Livingston have been saved from the brink of extinction after the Scottish Football League backed a proposal that will allow the club to carry on.
The rescue deal is being led by former Cowdenbeath owner Gordon McDougall and ex-Dumbarton chairman Neil Rankine.
The interested buyers, along with interim manager Donald McGruther, of administrator Mazars, will fund the debt-ridden outfit for a year.
As a result, Livingston will continue to play in the First Division.
However, the possibility of a points deduction remains, with the SFL to discuss the matter further.
The SFL, who sought a number of assurances from the new consortium, chiefly the payment of a "substantial" bond and a commitment to fulfil Livi's fixtures, will also consider changing their own insolvency rules.
Livingston looked doomed after chairman Angelo Massone refused to sell his shares for the £25,000 offered to him by McGruther, who has already moved to make staff at the club redundant.
McGruther, appointed by the Court of Session after West Lothian Council took legal action to reclaim a £330,000 debt, was on the brink of liquidating Livingston.
Massone turned up at the Hampden meeting on Thursday but was refused admission to the three-hour conference.
McGruther had offered Massone £25,000 for his shareholding saying that this would then allow him to sell the club for a similar amount to investors interested in taking over the club and that figure may rise with the assistance of McDougall and Rankine.
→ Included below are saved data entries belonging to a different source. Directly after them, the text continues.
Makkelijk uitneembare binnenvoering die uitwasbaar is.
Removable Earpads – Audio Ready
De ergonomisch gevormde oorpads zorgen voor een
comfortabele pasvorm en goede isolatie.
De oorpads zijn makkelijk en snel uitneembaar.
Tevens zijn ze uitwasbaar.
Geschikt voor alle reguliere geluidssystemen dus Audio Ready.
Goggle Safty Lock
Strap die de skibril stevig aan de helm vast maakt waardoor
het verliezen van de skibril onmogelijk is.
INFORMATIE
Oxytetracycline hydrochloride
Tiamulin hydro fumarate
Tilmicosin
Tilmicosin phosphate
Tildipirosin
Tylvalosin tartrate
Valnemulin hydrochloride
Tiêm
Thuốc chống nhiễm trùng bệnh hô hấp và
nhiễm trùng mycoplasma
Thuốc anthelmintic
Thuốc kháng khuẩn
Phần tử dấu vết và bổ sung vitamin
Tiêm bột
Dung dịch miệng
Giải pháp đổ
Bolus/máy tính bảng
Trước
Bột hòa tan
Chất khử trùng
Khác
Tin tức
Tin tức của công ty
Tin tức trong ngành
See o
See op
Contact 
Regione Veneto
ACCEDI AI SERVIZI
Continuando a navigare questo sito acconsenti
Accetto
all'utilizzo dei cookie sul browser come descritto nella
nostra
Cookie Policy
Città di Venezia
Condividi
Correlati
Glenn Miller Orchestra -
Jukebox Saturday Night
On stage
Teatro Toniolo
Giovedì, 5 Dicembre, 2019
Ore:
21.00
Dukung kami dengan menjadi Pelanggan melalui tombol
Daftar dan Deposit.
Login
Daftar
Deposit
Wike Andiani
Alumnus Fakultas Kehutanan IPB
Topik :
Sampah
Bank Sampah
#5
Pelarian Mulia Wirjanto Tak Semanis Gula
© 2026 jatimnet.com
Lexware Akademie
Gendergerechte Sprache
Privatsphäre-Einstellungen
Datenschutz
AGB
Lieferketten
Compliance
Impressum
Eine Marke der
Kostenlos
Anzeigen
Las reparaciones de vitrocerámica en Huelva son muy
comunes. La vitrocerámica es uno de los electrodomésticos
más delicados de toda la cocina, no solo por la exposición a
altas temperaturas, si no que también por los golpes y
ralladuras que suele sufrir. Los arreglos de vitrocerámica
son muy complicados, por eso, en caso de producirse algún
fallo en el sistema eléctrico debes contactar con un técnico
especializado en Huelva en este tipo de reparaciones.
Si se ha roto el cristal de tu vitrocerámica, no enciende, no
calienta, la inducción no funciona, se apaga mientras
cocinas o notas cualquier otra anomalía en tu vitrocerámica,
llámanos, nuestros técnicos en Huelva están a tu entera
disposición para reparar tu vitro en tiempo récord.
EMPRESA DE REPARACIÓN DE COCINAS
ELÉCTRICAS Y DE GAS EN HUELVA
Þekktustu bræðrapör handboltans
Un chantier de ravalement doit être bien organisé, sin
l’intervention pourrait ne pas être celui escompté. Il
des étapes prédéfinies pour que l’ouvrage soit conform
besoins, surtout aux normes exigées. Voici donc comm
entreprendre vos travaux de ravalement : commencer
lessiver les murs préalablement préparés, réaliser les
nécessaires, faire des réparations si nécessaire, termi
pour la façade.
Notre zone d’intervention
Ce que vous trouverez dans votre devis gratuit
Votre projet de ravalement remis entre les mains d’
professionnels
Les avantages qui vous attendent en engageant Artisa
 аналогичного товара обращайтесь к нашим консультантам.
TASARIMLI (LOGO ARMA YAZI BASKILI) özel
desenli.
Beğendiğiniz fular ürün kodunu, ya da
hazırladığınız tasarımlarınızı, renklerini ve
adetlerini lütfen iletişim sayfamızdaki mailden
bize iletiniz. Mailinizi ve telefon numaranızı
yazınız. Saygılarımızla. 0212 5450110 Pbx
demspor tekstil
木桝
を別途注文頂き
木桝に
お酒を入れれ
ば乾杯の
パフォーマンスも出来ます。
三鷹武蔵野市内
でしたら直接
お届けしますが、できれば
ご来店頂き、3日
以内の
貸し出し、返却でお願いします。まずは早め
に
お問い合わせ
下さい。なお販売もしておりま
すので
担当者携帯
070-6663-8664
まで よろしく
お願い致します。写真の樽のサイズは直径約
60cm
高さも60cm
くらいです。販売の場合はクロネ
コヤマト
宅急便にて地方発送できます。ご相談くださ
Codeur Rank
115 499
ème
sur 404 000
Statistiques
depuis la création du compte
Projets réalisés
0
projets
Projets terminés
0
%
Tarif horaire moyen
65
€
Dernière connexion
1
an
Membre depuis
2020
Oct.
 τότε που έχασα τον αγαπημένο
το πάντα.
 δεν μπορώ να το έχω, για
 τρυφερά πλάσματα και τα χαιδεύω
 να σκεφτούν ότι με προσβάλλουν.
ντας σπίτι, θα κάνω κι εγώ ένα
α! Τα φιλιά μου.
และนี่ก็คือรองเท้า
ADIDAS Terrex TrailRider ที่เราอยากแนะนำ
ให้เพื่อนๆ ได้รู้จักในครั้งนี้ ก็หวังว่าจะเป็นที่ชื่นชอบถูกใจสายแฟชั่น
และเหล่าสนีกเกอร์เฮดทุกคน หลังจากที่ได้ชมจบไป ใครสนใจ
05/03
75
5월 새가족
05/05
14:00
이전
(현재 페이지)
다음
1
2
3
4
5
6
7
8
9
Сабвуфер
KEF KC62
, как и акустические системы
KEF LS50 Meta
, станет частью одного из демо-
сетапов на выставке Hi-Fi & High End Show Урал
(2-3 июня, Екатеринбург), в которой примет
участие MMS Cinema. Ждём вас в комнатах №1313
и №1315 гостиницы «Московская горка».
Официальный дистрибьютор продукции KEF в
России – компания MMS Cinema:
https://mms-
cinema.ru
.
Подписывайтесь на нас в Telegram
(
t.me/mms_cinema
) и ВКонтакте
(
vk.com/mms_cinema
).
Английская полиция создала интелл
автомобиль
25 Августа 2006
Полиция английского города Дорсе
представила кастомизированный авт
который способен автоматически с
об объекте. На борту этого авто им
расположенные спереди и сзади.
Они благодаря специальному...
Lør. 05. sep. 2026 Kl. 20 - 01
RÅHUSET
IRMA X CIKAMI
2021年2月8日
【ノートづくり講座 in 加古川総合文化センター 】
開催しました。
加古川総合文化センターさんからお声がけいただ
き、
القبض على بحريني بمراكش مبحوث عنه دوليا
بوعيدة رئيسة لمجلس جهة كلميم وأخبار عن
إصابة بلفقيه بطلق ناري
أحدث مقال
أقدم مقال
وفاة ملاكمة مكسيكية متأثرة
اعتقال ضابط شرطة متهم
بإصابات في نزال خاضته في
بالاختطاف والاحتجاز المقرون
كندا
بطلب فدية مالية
"I think one of the greatest things Mr Massone wants is to walk away with a bit of dignity, rather than be run out town tarred and feathered," said Rankine, while McDougall added: "He has to understand the issue. He must walk away."
Massone's Italian-based consortium bought Livingston last summer from former owner Pearse Flynn for £1.
The Italian businessman has consistently claimed to have invested large sums of his own money to keep the club afloat, but last season Livingston hit the headlines for the late payment of wages and stories of unpaid debts.
The club chairman, who said his lawyer had advised him not to accept McGruther's offer, called on politicians, potential investors and the interim manager to work together with him to save the club.
McGruther had taken action after Mazars concluded that the club was "hopelessly insolvent, without any discernible cash flow, and in need of an immediate cash injection".
Livingston's players turned out on Saturday without pay as they lost their Alba Challenge Cup tie away to Queen of the South and they face a Co-operative Cup visit to Albion Rovers this weekend.
"Without this deal, there would be no game on Saturday and absolutely no future for the club," said McGruther
"With this, we have a fighting chance of achieving a full ongoing sale."